● Brief
All entries must be transcribed without a single difference.

● Given entries

§ §

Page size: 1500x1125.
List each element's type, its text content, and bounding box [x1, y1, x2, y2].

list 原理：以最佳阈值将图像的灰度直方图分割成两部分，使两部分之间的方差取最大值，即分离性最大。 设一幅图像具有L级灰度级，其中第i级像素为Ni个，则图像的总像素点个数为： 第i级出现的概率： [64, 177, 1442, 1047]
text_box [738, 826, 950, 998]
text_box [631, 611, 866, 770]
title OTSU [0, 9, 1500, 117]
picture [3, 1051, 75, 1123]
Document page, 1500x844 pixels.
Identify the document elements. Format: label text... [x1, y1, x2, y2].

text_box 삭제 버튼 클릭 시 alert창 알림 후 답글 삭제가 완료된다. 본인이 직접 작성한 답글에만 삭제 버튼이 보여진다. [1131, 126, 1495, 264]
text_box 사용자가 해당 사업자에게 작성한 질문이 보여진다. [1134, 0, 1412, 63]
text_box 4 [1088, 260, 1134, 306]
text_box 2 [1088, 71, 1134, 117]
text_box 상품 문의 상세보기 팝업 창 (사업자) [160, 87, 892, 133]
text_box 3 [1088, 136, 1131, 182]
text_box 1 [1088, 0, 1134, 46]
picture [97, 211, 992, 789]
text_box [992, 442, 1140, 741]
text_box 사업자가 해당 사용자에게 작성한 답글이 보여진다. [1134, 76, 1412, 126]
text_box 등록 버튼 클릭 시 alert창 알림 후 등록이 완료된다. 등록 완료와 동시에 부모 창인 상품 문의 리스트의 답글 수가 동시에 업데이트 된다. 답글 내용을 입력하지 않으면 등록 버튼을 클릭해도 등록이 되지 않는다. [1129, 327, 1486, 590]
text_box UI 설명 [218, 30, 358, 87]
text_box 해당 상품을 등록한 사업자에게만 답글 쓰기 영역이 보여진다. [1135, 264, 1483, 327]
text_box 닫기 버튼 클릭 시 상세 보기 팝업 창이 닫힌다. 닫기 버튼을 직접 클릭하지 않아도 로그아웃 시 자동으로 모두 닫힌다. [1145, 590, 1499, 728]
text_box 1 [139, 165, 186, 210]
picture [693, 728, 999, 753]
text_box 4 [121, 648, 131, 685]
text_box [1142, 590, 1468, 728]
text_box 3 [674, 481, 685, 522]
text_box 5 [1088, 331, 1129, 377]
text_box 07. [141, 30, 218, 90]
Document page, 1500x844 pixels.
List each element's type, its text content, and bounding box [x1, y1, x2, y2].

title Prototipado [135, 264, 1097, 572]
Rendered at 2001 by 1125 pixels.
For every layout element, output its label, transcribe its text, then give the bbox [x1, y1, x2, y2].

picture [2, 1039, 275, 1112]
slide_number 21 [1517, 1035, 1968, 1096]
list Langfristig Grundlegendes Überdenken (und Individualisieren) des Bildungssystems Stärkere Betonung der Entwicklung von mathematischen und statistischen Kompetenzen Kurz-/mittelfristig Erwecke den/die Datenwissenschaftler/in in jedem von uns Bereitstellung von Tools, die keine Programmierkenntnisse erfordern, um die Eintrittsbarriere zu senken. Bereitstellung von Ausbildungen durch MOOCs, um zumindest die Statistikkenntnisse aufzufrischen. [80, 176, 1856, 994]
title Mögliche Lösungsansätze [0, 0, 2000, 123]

§ §

● Solution
Page size: 1500x1125.
List each element's type, its text content, and bounding box [x1, y1, x2, y2].

list 原理：以最佳阈值将图像的灰度直方图分割成两部分，使两部分之间的方差取最大值，即分离性最大。 设一幅图像具有L级灰度级，其中第i级像素为Ni个，则图像的总像素点个数为： 第i级出现的概率： [64, 177, 1442, 1047]
text_box [738, 826, 950, 998]
text_box [631, 611, 866, 770]
title OTSU [0, 9, 1500, 117]
picture [3, 1051, 75, 1123]
Document page, 1500x844 pixels.
Identify the document elements. Format: label text... [x1, y1, x2, y2].

text_box 삭제 버튼 클릭 시 alert창 알림 후 답글 삭제가 완료된다. 본인이 직접 작성한 답글에만 삭제 버튼이 보여진다. [1131, 126, 1495, 264]
text_box 사용자가 해당 사업자에게 작성한 질문이 보여진다. [1134, 0, 1412, 63]
text_box 4 [1088, 260, 1134, 306]
text_box 2 [1088, 71, 1134, 117]
text_box 상품 문의 상세보기 팝업 창 (사업자) [160, 87, 892, 133]
text_box 3 [1088, 136, 1131, 182]
text_box 1 [1088, 0, 1134, 46]
picture [97, 211, 992, 789]
text_box [992, 442, 1140, 741]
text_box 사업자가 해당 사용자에게 작성한 답글이 보여진다. [1134, 76, 1412, 126]
text_box 등록 버튼 클릭 시 alert창 알림 후 등록이 완료된다. 등록 완료와 동시에 부모 창인 상품 문의 리스트의 답글 수가 동시에 업데이트 된다. 답글 내용을 입력하지 않으면 등록 버튼을 클릭해도 등록이 되지 않는다. [1129, 327, 1486, 590]
text_box UI 설명 [218, 30, 358, 87]
text_box 해당 상품을 등록한 사업자에게만 답글 쓰기 영역이 보여진다. [1135, 264, 1483, 327]
text_box 닫기 버튼 클릭 시 상세 보기 팝업 창이 닫힌다. 닫기 버튼을 직접 클릭하지 않아도 로그아웃 시 자동으로 모두 닫힌다. [1145, 590, 1499, 728]
text_box 1 [139, 165, 186, 210]
picture [693, 728, 999, 753]
text_box 4 [121, 648, 131, 685]
text_box [1142, 590, 1468, 728]
text_box 3 [674, 481, 685, 522]
text_box 5 [1088, 331, 1129, 377]
text_box 07. [141, 30, 218, 90]
Document page, 1500x844 pixels.
List each element's type, its text content, and bounding box [x1, y1, x2, y2].

title Prototipado [135, 264, 1097, 572]
Rendered at 2001 by 1125 pixels.
For every layout element, output its label, transcribe its text, then give the bbox [x1, y1, x2, y2].

picture [2, 1039, 275, 1112]
slide_number 21 [1517, 1035, 1968, 1096]
list Langfristig Grundlegendes Überdenken (und Individualisieren) des Bildungssystems Stärkere Betonung der Entwicklung von mathematischen und statistischen Kompetenzen Kurz-/mittelfristig Erwecke den/die Datenwissenschaftler/in in jedem von uns Bereitstellung von Tools, die keine Programmierkenntnisse erfordern, um die Eintrittsbarriere zu senken. Bereitstellung von Ausbildungen durch MOOCs, um zumindest die Statistikkenntnisse aufzufrischen. [80, 176, 1856, 994]
title Mögliche Lösungsansätze [0, 0, 2000, 123]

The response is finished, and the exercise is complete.